Performance evaluation of computer systems often relies on the offline analysis of traces of actual program execution. A trace of even a few seconds can record millions of events, so the size of trace files can get out of hand quickly.
Johnson and Ha describe techniques for compressing trace files, which result in a reduction in size by a factor of 20 to 50 compared with existing formats. As well as saving space, the smaller files can be significantly faster to read, so overall time savings are also made in the performance evaluation process.
The method proposed, called PDATS, takes advantage of locality of reference and repetition in the trace files by storing differences and repeat counts. This provides good compression, but significantly better compression is achieved by further compressing the PDATS format with a Ziv-Lempel compressor. A further extension, called PDI, achieves even more compression by using a separate code for the 256 most common instructions.

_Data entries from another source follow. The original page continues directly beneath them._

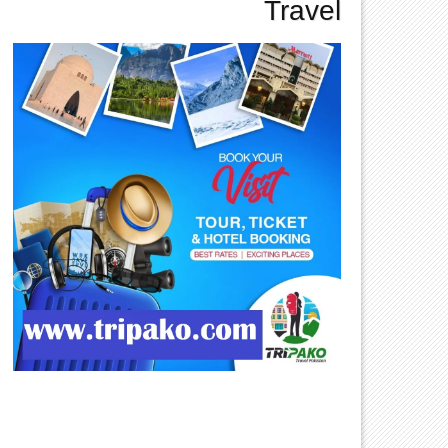
Travel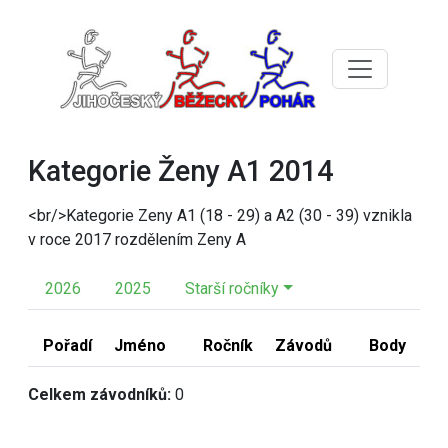
Kategorie Ženy A1 2014
<br/>Kategorie Zeny A1 (18 - 29) a A2 (30 - 39) vznikla
v roce 2017 rozdělením Zeny A
2026
2025
Starší ročníky
Pořadí
Jméno
Ročník
Závodů
Body
Celkem závodníků:
0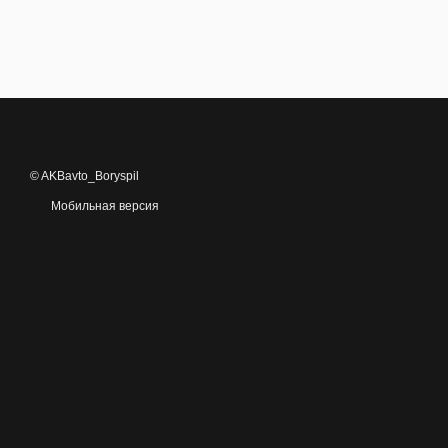
© AKBavto_Boryspil
Мобильная версия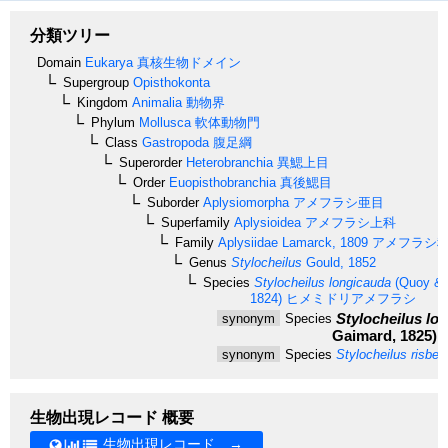
分類ツリー
Domain
Eukarya
真核生物ドメイン
Supergroup
Opisthokonta
Kingdom
Animalia
動物界
Phylum
Mollusca
軟体動物門
Class
Gastropoda
腹足綱
Superorder
Heterobranchia
異鰓上目
Order
Euopisthobranchia
真後鰓目
Suborder
Aplysiomorpha
アメフラシ亜目
Superfamily
Aplysioidea
アメフラシ上科
Family
Aplysiidae
Lamarck, 1809
アメフラシ
Genus
Stylocheilus
Gould, 1852
Species
Stylocheilus longicauda
(Quoy & 
1824)
ヒメミドリアメフラシ
Stylocheilus lo
synonym
Species
Gaimard, 1825)
synonym
Species
Stylocheilus risbec
生物出現レコード 概要
生物出現レコード →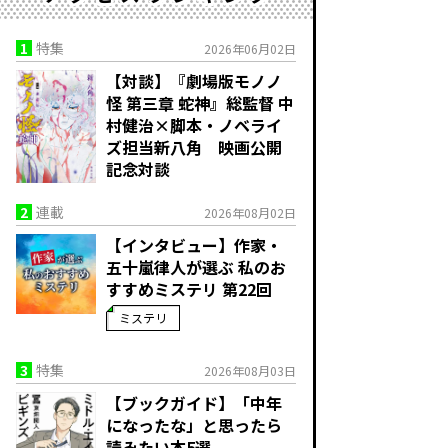
1
特集
2026年06月02日
【対談】『劇場版モノノ
怪 第三章 蛇神』総監督 中
村健治×脚本・ノベライ
ズ担当新八角 映画公開
記念対談
2
連載
2026年08月02日
【インタビュー】作家・
五十嵐律人が選ぶ 私のお
すすめミステリ 第22回
ミステリ
3
特集
2026年08月03日
【ブックガイド】「中年
になったな」と思ったら
読みたい本5選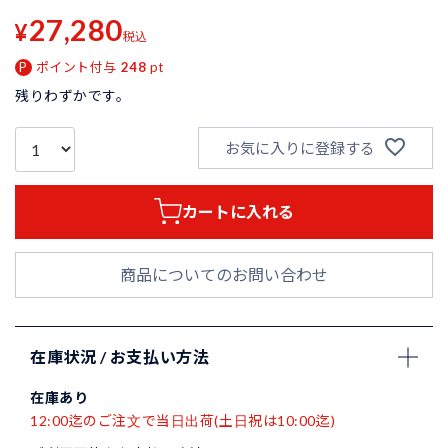
27,280
¥
税込
ポイント付与
248
pt
残りわずかです。
お気に入りに登録する
カートに入れる
商品についてのお問い合わせ
在庫状況 / お支払い方法
在庫あり
12:00迄のご注文で当日出荷(土日祝は10:00迄)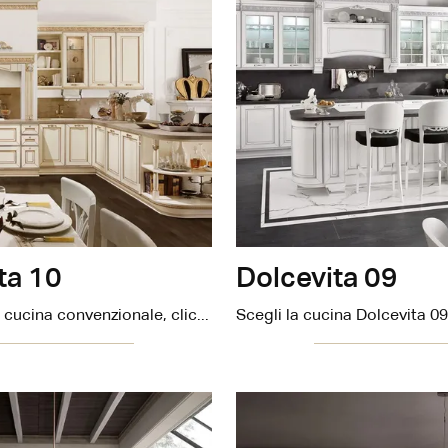
ta 10
Dolcevita 09
Se cerchi una cucina convenzionale, clicca e scopri di più sul modello Dolcevita 10 Stosa.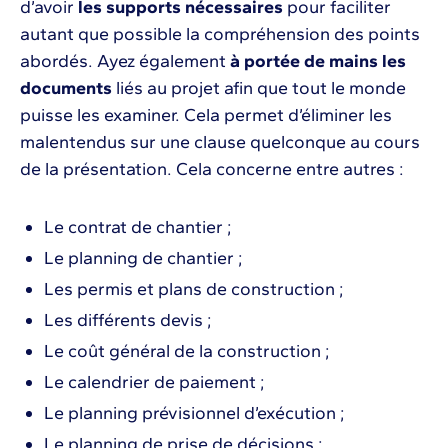
d’avoir
les supports nécessaires
pour faciliter
autant que possible la compréhension des points
abordés. Ayez également
à portée de mains les
documents
liés au projet afin que tout le monde
puisse les examiner. Cela permet d’éliminer les
malentendus sur une clause quelconque au cours
de la présentation. Cela concerne entre autres :
Le contrat de chantier ;
Le planning de chantier ;
Les permis et plans de construction ;
Les différents devis ;
Le coût général de la construction ;
Le calendrier de paiement ;
Le planning prévisionnel d’exécution ;
Le planning de prise de décisions ;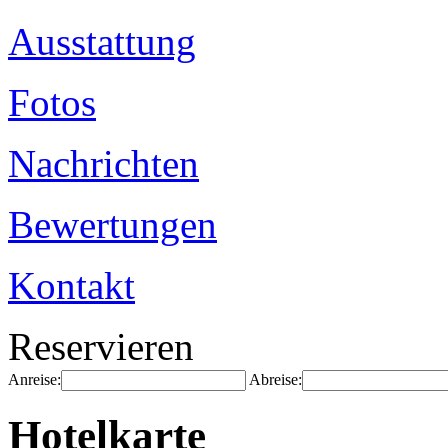
Ausstattung
Fotos
Nachrichten
Bewertungen
Kontakt
Reservieren
Anreise:
Abreise:
Hotelkarte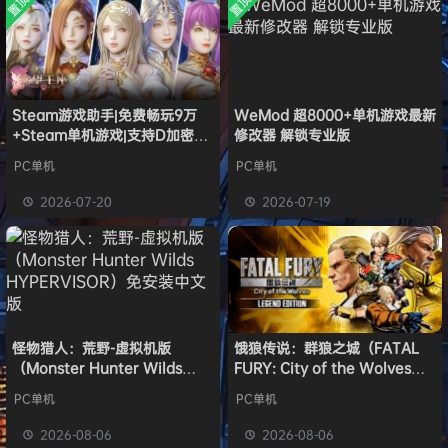
置顶
置顶
中文版
欢迎
w******g
加入本站
安装中文
8月4日
）免安装
版
中文版
欢迎
Z******U
加入本站
8月4日
欢迎
k******2
加入本站
8月4日
欢迎
C****i
加入本站
8月4日
欢迎
Q*H
加入本站
14小时前
Steam游戏助手|免费畅玩9万
WeMod 超8000+单机游戏最新
+Steam单机游戏|支持D加密以
修改器 解锁专业版
欢迎
e******i
加入本站
14小时前
及育碧D加密授权
普洱
签到获取
39
点积分
14小时前
PC单机
PC单机
欢迎
普洱
加入本站
14小时前
2026-07-20
2026-07-19
欢迎
0**3
加入本站
15小时前
怪物猎人：荒野-虚拟机版
饿狼传说：群狼之城（FATAL
（Monster Hunter Wilds
FURY: City of the Wolves）
HYPERVISOR）免安装中文版
免安装中文版
PC单机
PC单机
2026-08-06
2026-08-06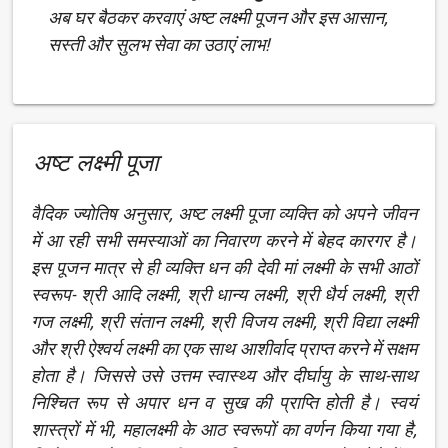
अब घर बैठकर करवाएं अष्‍ट लक्ष्‍मी पूजन और इस आसान,
सस्ती और सुलभ सेवा का उठाएं लाभ!
अष्‍ट लक्ष्‍मी पूजा
वैदिक ज्योतिष अनुसार, अष्‍ट लक्ष्‍मी पूजा व्यक्ति को अपने जीवन
में आ रही सभी समस्याओं का निवारण करने में बेहद कारगर है।
इस पूजन मात्र से ही व्यक्ति धन की देवी मां लक्ष्मी के सभी आठों
स्वरूप- श्री आदि लक्ष्मी, श्री धान्य लक्ष्मी, श्री धैर्य लक्ष्मी, श्री
गज लक्ष्मी, श्री संतान लक्ष्मी, श्री विजय लक्ष्मी, श्री विद्या लक्ष्मी
और श्री ऐश्वर्य लक्ष्मी का एक साथ आशीर्वाद प्राप्त करने में सक्षम
होता है। जिससे उसे उत्तम स्वास्थ्य और दीर्घायु के साथ-साथ
निश्चित रूप से अपार धन व सुख की प्राप्ति होती है। स्वयं
शास्त्रों में भी, महालक्ष्मी के आठ स्वरूपों का वर्णन किया गया है,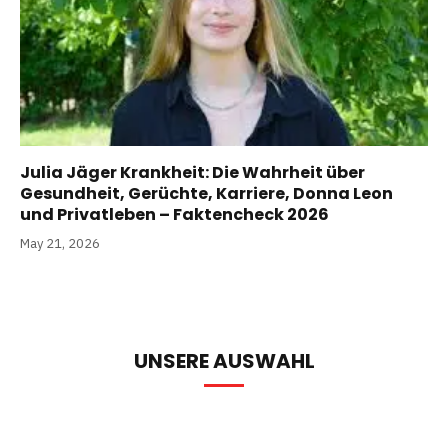
Julia Jäger Krankheit: Die Wahrheit über
Gesundheit, Gerüchte, Karriere, Donna Leon
und Privatleben – Faktencheck 2026
May 21, 2026
UNSERE AUSWAHL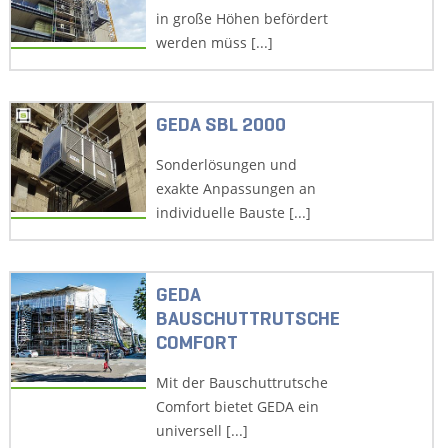
in große Höhen befördert
werden müss [...]
GEDA SBL 2000
Sonderlösungen und
exakte Anpassungen an
individuelle Bauste [...]
GEDA
BAUSCHUTTRUTSCHE
COMFORT
Mit der Bauschuttrutsche
Comfort bietet GEDA ein
universell [...]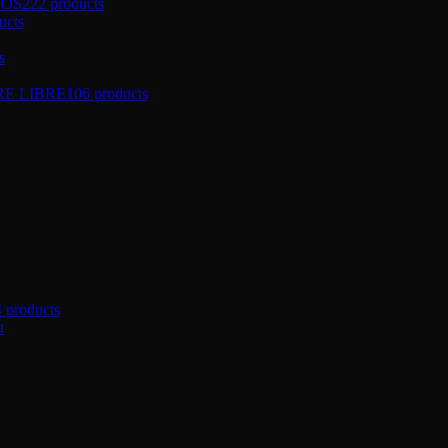
ÑOS
222 products
ucts
s
RE LIBRE
106 products
4 products
t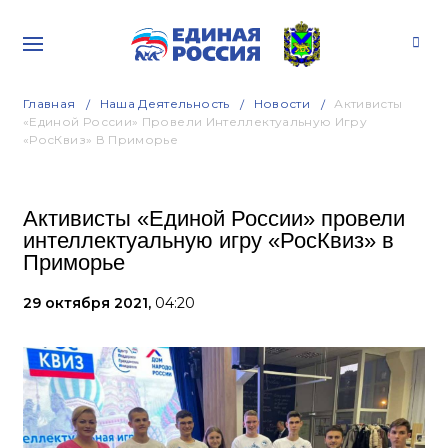
Главная
Наша Деятельность
Новости
Активисты
«Единой России» Провели Интеллектуальную Игру
«РосКвиз» В Приморье
Активисты «Единой России» провели
интеллектуальную игру «РосКвиз» в
Приморье
29 октября 2021,
04:20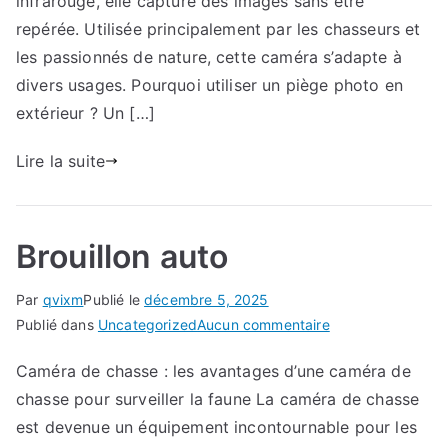
infrarouge, elle capture des images sans être
prolonger
repérée. Utilisée principalement par les chasseurs et
la
les passionnés de nature, cette caméra s’adapte à
durée
divers usages. Pourquoi utiliser un piège photo en
de
extérieur ? Un […]
vie
d’une
Lire la suite
caméra
de
chasse
?
Brouillon auto
Par
qvixm
Publié le
décembre 5, 2025
sur
Publié dans
Uncategorized
Aucun commentaire
Brouillon
Caméra de chasse : les avantages d’une caméra de
auto
chasse pour surveiller la faune La caméra de chasse
est devenue un équipement incontournable pour les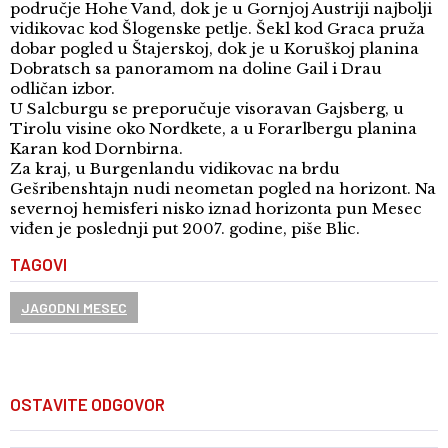
područje Hohe Vand, dok je u Gornjoj Austriji najbolji
vidikovac kod Šlogenske petlje. Šekl kod Graca pruža
dobar pogled u Štajerskoj, dok je u Koruškoj planina
Dobratsch sa panoramom na doline Gail i Drau
odličan izbor.
U Salcburgu se preporučuje visoravan Gajsberg, u
Tirolu visine oko Nordkete, a u Forarlbergu planina
Karan kod Dornbirna.
Za kraj, u Burgenlandu vidikovac na brdu
Gešribenshtajn nudi neometan pogled na horizont. Na
severnoj hemisferi nisko iznad horizonta pun Mesec
viđen je poslednji put 2007. godine, piše Blic.
TAGOVI
JAGODNI MESEC
OSTAVITE ODGOVOR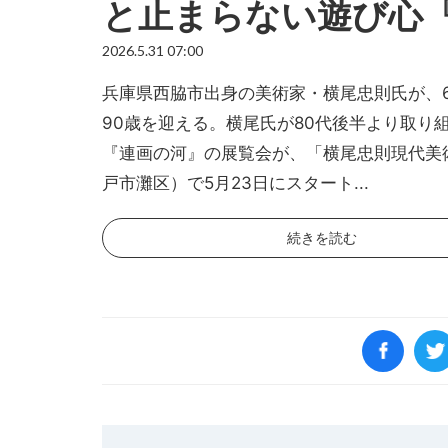
と止まらない遊び心
2026.5.31 07:00
兵庫県西脇市出身の美術家・横尾忠則氏が、6
90歳を迎える。横尾氏が80代後半より取り
『連画の河』の展覧会が、「横尾忠則現代美
戸市灘区）で5月23日にスタート...
続きを読む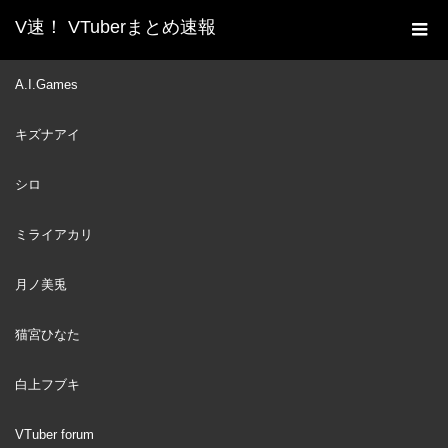
V速！ VTuberまとめ速報
新着動画一覧
VTuber
日本語と英語の掛け違いが
A.I.Games
ホーム
上手く行って面白すぎるクロニーとはあちゃま集【日英両字幕】
キズナアイ
ホロライブ 翻訳切り抜き
VTuber
2023
シロ
DEC
08
ミライアカリ
月ノ美兎
猫宮ひなた
白上フブキ
VTuber forum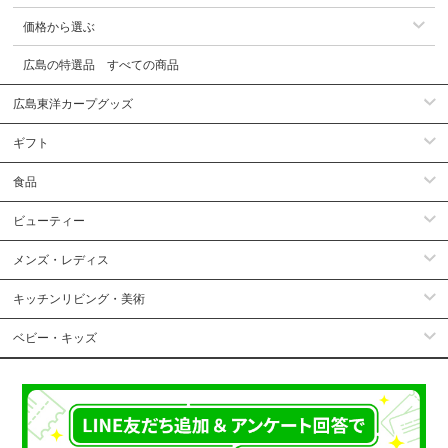
価格から選ぶ
広島の特選品 すべての商品
広島東洋カープグッズ
ギフト
食品
ビューティー
メンズ・レディス
キッチンリビング・美術
ベビー・キッズ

The paper includes a very brief comparison with the Mache system, which predates PDATS by about ten years, and given the similarities of the two systems, a more careful comparison would have been helpful.
In general, the paper is clearly written. However, the tables would benefit from clearer labeling, the method of measuring compression is not stated clearly, and the abbreviation “pdt” appears suddenly. There is also some confusion between Ziv-Lempel methods (for example, the LZ method seems to be the gzip program).
The paper describes and carefully evaluates a method that, while relatively simple, is highly practical, and is likely to be of significant value to the performance evaluation community.